### MATERIAL SHOWN
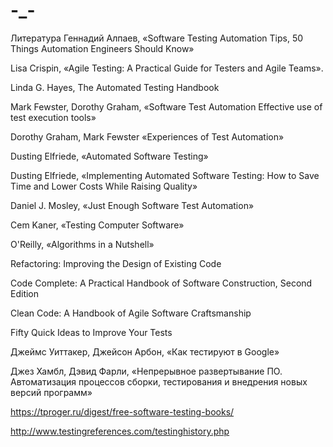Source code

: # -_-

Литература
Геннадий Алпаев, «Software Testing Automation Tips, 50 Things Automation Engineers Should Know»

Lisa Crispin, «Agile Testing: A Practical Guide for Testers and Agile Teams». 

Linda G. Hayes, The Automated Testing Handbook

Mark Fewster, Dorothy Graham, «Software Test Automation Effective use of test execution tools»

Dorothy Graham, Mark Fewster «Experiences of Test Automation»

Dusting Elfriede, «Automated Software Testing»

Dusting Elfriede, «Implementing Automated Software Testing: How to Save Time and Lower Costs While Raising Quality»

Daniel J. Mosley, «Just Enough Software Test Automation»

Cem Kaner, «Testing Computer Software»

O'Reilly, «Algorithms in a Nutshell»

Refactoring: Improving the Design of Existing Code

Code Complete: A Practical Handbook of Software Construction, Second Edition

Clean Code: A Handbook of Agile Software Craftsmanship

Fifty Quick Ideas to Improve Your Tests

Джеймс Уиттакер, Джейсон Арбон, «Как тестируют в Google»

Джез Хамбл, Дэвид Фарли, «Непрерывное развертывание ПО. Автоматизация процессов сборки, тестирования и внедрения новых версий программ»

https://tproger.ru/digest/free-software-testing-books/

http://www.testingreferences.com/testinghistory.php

### TASK DESCRIPTION
Except for the pictures, write the data out exactly.

### REPLY TO THE TASK
Source code

: # -_-

Литература
Геннадий Алпаев, «Software Testing Automation Tips, 50 Things Automation Engineers Should Know»

Lisa Crispin, «Agile Testing: A Practical Guide for Testers and Agile Teams». 

Linda G. Hayes, The Automated Testing Handbook

Mark Fewster, Dorothy Graham, «Software Test Automation Effective use of test execution tools»

Dorothy Graham, Mark Fewster «Experiences of Test Automation»

Dusting Elfriede, «Automated Software Testing»

Dusting Elfriede, «Implementing Automated Software Testing: How to Save Time and Lower Costs While Raising Quality»

Daniel J. Mosley, «Just Enough Software Test Automation»

Cem Kaner, «Testing Computer Software»

O'Reilly, «Algorithms in a Nutshell»

Refactoring: Improving the Design of Existing Code

Code Complete: A Practical Handbook of Software Construction, Second Edition

Clean Code: A Handbook of Agile Software Craftsmanship

Fifty Quick Ideas to Improve Your Tests

Джеймс Уиттакер, Джейсон Арбон, «Как тестируют в Google»

Джез Хамбл, Дэвид Фарли, «Непрерывное развертывание ПО. Автоматизация процессов сборки, тестирования и внедрения новых версий программ»

https://tproger.ru/digest/free-software-testing-books/

http://www.testingreferences.com/testinghistory.php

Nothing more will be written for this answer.